Stored data entries
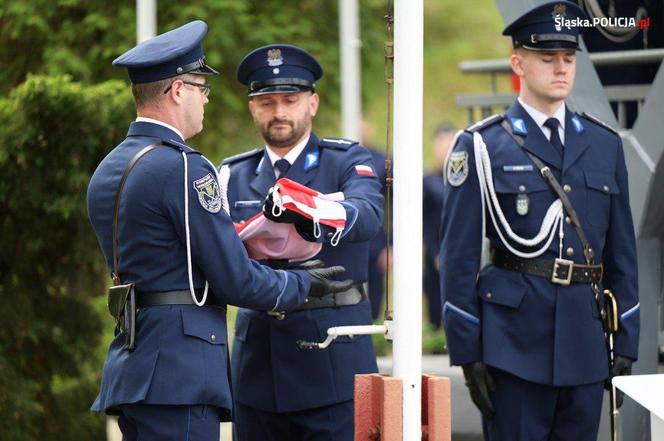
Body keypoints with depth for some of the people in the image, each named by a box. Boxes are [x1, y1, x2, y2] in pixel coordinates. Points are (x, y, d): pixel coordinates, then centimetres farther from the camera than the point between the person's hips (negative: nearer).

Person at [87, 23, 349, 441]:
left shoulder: (107, 170, 15)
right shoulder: (183, 167, -13)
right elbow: (234, 279, -12)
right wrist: (304, 284, 6)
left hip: (130, 368, 9)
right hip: (180, 375, -9)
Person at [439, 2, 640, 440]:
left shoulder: (605, 145, 11)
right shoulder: (483, 147, -1)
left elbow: (623, 254, 13)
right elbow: (459, 257, -2)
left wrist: (626, 343, 9)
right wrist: (468, 352, -6)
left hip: (586, 350, 4)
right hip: (515, 339, -4)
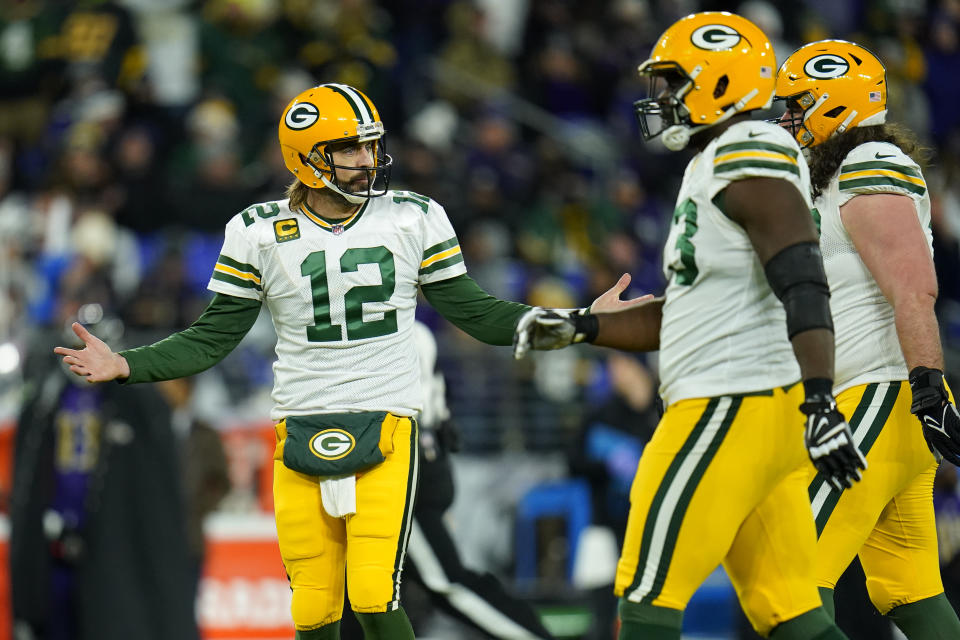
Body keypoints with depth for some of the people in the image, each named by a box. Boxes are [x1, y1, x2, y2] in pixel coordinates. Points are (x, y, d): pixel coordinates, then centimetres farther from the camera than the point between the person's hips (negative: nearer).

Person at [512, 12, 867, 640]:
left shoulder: (750, 156, -11)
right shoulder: (713, 168, 21)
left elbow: (804, 287, -22)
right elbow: (686, 313, 28)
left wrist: (820, 401, -31)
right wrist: (578, 327, 21)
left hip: (734, 406, -10)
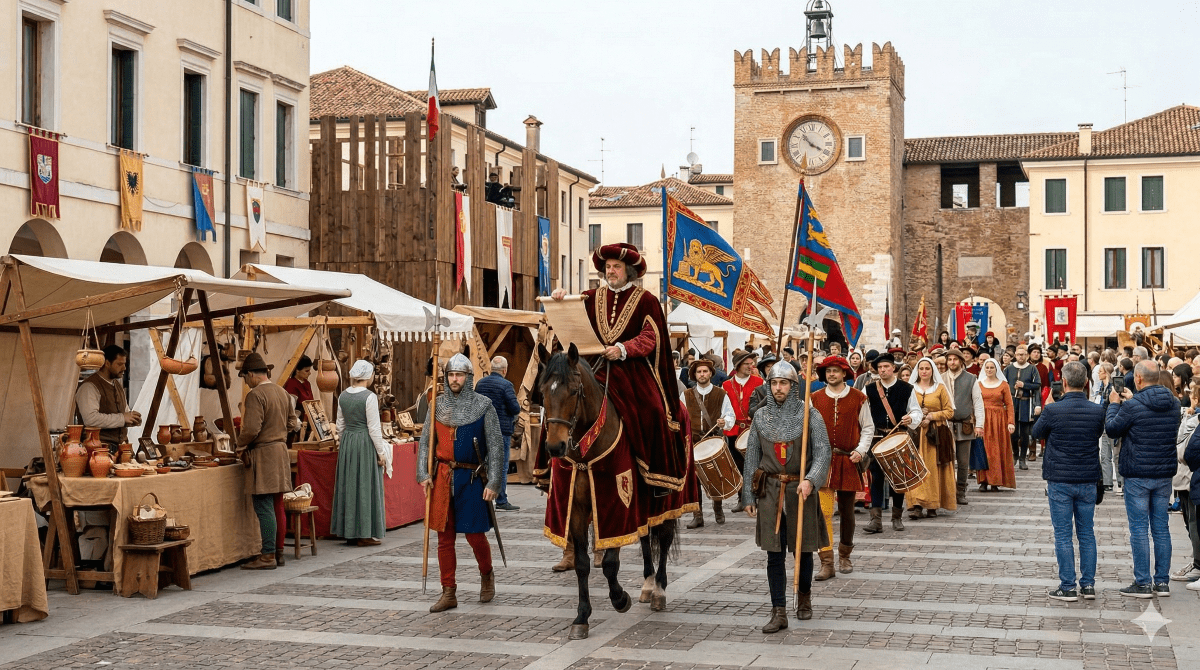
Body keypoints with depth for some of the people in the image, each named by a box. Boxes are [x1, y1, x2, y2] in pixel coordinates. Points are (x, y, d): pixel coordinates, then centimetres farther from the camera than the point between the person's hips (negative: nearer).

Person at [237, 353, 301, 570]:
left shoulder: (255, 395, -14)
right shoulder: (283, 393, 12)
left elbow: (251, 429, -20)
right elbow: (292, 423, 18)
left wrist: (240, 446, -4)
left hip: (263, 454, -9)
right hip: (281, 450, 9)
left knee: (264, 508, -7)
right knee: (277, 506, 13)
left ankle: (268, 556, -7)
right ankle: (278, 552, 18)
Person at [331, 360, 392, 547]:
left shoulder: (343, 396, 5)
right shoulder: (369, 397, -14)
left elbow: (340, 425, 12)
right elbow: (374, 428, -13)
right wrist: (381, 453, -7)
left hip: (347, 442, 7)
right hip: (366, 442, -6)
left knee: (349, 486, 12)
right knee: (366, 487, 0)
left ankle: (349, 532, 17)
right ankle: (364, 534, 3)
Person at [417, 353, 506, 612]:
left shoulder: (483, 406, -3)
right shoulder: (438, 405, 7)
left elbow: (495, 446, -4)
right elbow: (425, 442, 10)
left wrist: (493, 483, -10)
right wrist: (423, 474, -1)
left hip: (471, 478, -3)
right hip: (442, 477, 3)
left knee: (475, 534, -1)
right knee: (444, 537, 5)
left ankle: (486, 575, 28)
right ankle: (448, 593, 12)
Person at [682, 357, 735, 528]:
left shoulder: (721, 394, 7)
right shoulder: (686, 395, 10)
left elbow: (731, 416, 6)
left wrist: (725, 421, -15)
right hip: (692, 441, 1)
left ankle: (718, 510, 25)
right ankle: (697, 516, -2)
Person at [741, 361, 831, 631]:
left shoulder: (810, 416, -3)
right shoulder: (761, 417, 6)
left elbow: (822, 452, -10)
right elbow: (751, 457, 10)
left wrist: (810, 480, -26)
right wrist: (748, 495, 7)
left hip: (800, 490, -2)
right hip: (770, 490, 2)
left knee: (803, 549, 11)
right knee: (774, 553, -1)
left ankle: (804, 597, 36)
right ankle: (779, 613, 1)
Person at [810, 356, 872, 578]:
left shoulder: (858, 398, 2)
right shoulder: (815, 398, 4)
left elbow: (868, 427, 7)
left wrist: (861, 450, -6)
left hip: (849, 461, 0)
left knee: (847, 512, 11)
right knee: (823, 512, -9)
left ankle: (844, 556, 29)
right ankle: (826, 563, -7)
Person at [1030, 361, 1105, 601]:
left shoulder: (1053, 410, -13)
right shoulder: (1097, 411, -3)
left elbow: (1036, 433, 3)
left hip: (1060, 481, -3)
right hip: (1088, 480, 3)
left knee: (1063, 534, 2)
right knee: (1087, 533, 12)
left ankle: (1067, 587, 2)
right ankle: (1088, 584, 14)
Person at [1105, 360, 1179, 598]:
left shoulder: (1132, 406, -16)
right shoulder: (1173, 404, 4)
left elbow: (1112, 429, -5)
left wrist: (1114, 404, 11)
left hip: (1138, 475, -6)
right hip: (1164, 474, 6)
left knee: (1139, 529, -1)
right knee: (1161, 527, 11)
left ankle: (1143, 583, 0)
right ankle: (1162, 582, 14)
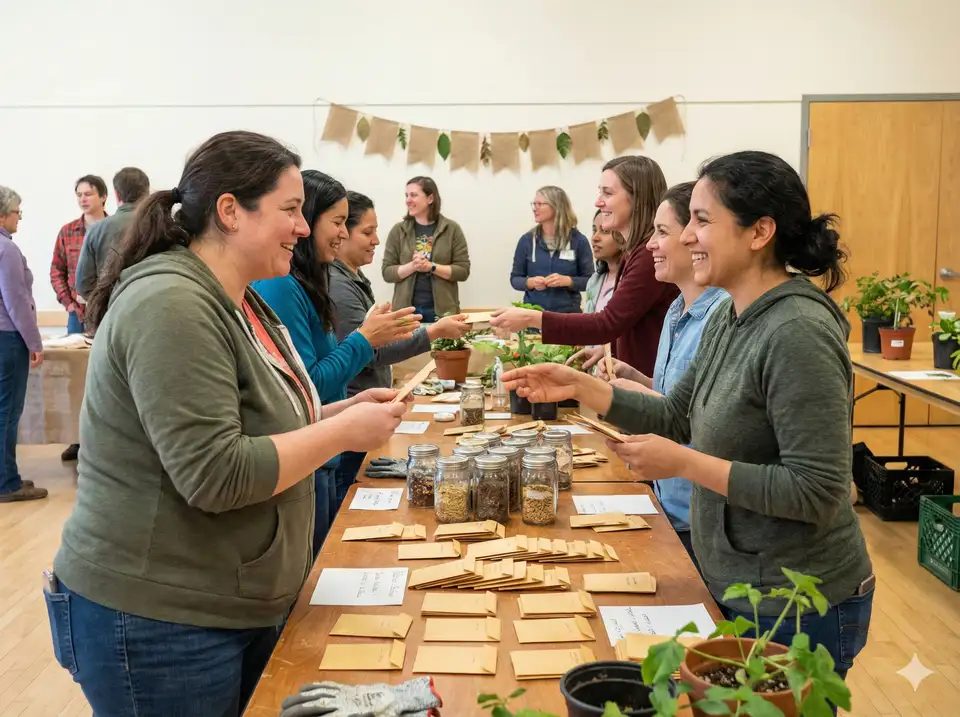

WHAT YOU SHOULD DO: For this task, write out exactly the lines of the entries above, starting at the line with "right hip: (366, 442, -6)" and ending at the line with "left hip: (471, 478, -3)", both included, and no others.

WRITTEN RESPONSE:
right hip: (366, 442, -6)
left knee: (349, 486, 12)
right knee: (366, 487, 0)
left ankle: (349, 532, 17)
right ankle: (364, 534, 3)
Person at [417, 353, 506, 612]:
left shoulder: (483, 406, -3)
right shoulder: (438, 405, 7)
left elbow: (495, 446, -4)
right elbow: (425, 442, 10)
left wrist: (493, 483, -10)
right wrist: (423, 474, -1)
left hip: (471, 478, -3)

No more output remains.